Pub workers in Ireland are reaping the health benefits of the smoking ban, according to a new report published in the American Journal of Respiratory and Critical Care Medicine.
The report found air pollution in pubs dropped by 83 per cent, with the level of airborne carcinogens down by 80 per cent.
The respiratory health of bar staff in Ireland was reported to have improved significantly with reductions in "self-reported symptoms" and exposure to tobacco smoke in non smoking Irish bar workers after the ban.
The study, conducted at the Institute for a Tobacco Free Society in Dublin, compared data from 81 bar workers in 42 pubs before and after the ban, which came into force in March 2004.
Acting Executive Director of Quit Victoria, Ms Suzanne Stillman said workers in Victorian bars and clubs could also look forward to breathing easier as of July 1st, this year.
"This study illustrates that smoking bans in bars and club result in a significant reduction in air pollution and an improvement in respiratory health in barstaff."
"Not only will smokefree bars and clubs provide a healthier work environment for workers, but smokers will benefit by socialising in an environment that may help them quit."

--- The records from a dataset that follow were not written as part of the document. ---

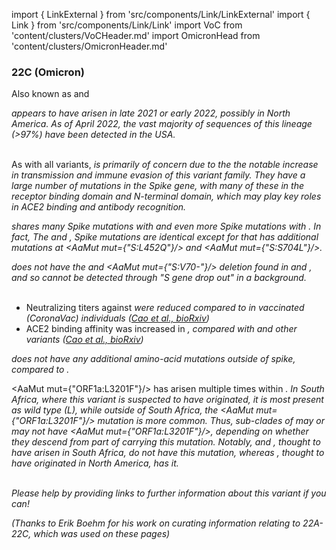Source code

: import { LinkExternal } from 'src/components/Link/LinkExternal'
import { Link } from 'src/components/Link/Link'
import VoC from 'content/clusters/VoCHeader.md'
import OmicronHead from 'content/clusters/OmicronHeader.md'

<VoC/>

### 22C (Omicron)
Also known as <Lin name="BA.2.12.1" /> and <Who name="Omicron" />

<OmicronHead/>

<Var name="22C (Omicron)"/> appears to have arisen in late 2021 or early 2022, possibly in North America. As of April 2022, the vast majority of sequences of this lineage (>97%) have been detected in the USA.
<br/><br/>

As with all <Who name="Omicron" /> variants, <Var name="22C (Omicron)" prefix=""/> is primarily of concern due to the the notable increase in transmission and immune evasion of this variant family. They have a large number of mutations in the Spike gene, with many of these in the receptor binding domain and N-terminal domain, which may play key roles in ACE2 binding and antibody recognition.
<br/>

<Var name="22C (Omicron)" prefix=""/> shares many Spike mutations with <Var name="21K (Omicron)" prefix=""/> and even more Spike mutations with <Var name="21L (Omicron)" prefix=""/>. In fact, The <Var name="21L (Omicron)" prefix=""/> and <Var name="22C (Omicron)" prefix=""/>, Spike mutations are identical except for that <Var name="22C (Omicron)" prefix=""/> has additional mutations at <AaMut mut={"S:L452Q"}/> and <AaMut mut={"S:S704L"}/>.
<br/>

<Var name="21L (Omicron)" prefix=""/> does not have the <Mut name="S:H69-"/> and <AaMut mut={"S:V70-"}/> deletion found in <Var name="22A (Omicron)" prefix=""/> and <Var name="22B (Omicron)" prefix=""/>, and so cannot be detected through "S gene drop out" in a <Var name="21L (Omicron)" prefix=""/> background.
<br/><br/>

- Neutralizing titers against <Var name="22C (Omicron)" prefix=""/> were reduced compared to <Var name="21L (Omicron)" prefix=""/> in vaccinated (CoronaVac) individuals ([Cao et al., bioRxiv](https://www.biorxiv.org/content/10.1101/2022.04.30.489997v1))
- ACE2 binding affinity was increased in <Var name="22C (Omicron)" prefix=""/>, compared with <Var name="21K (Omicron)" prefix=""/> and other <Who name="Omicron" /> variants ([Cao et al., bioRxiv](https://www.biorxiv.org/content/10.1101/2022.04.30.489997v1))

<Var name="22C (Omicron)" prefix=""/> does not have any additional amino-acid mutations outside of spike, compared to <Var name="21L (Omicron)" prefix=""/>.

<AaMut mut={"ORF1a:L3201F"}/> has arisen multiple times within <Var name="21L (Omicron)" prefix=""/>. In South Africa, where this variant is suspected to have originated, it is most present as wild type (L), while outside of South Africa, the <AaMut mut={"ORF1a:L3201F"}/> mutation is more common. Thus, sub-clades of <Var name="21L (Omicron)" prefix=""/> may or may not have <AaMut mut={"ORF1a:L3201F"}/>, depending on whether they descend from part of <Var name="21L (Omicron)" prefix=""/> carrying this mutation. Notably, <Var name="22A (Omicron)" prefix=""/> and <Var name="22B (Omicron)" prefix=""/>, thought to have arisen in South Africa, do <i>not</i> have this mutation, whereas <Var name="22C (Omicron)" prefix=""/>, thought to have originated in North America, has it.
<br/><br/>

_Please help by providing links to further information about this variant if you can!_

_(Thanks to Erik Boehm for his work on curating information relating to 22A-22C, which was used on these pages)_
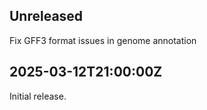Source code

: ## Unreleased

Fix GFF3 format issues in genome annotation


## 2025-03-12T21:00:00Z

Initial release.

Ms Stillman said the study highlighted the importance of the State Government's decision to introduce smokefree legislation in bars and clubs in Victoria.
"The implementation of smoking bans in bars and clubs in just over two months marks an important step in protecting both workers and patrons from the potentially devastating health consequences of exposure to second-hand smoke."
Research release by The Cancer council Victoria last month showed more than 8 out of 10 Victorians support total smoking bans in bars and clubs.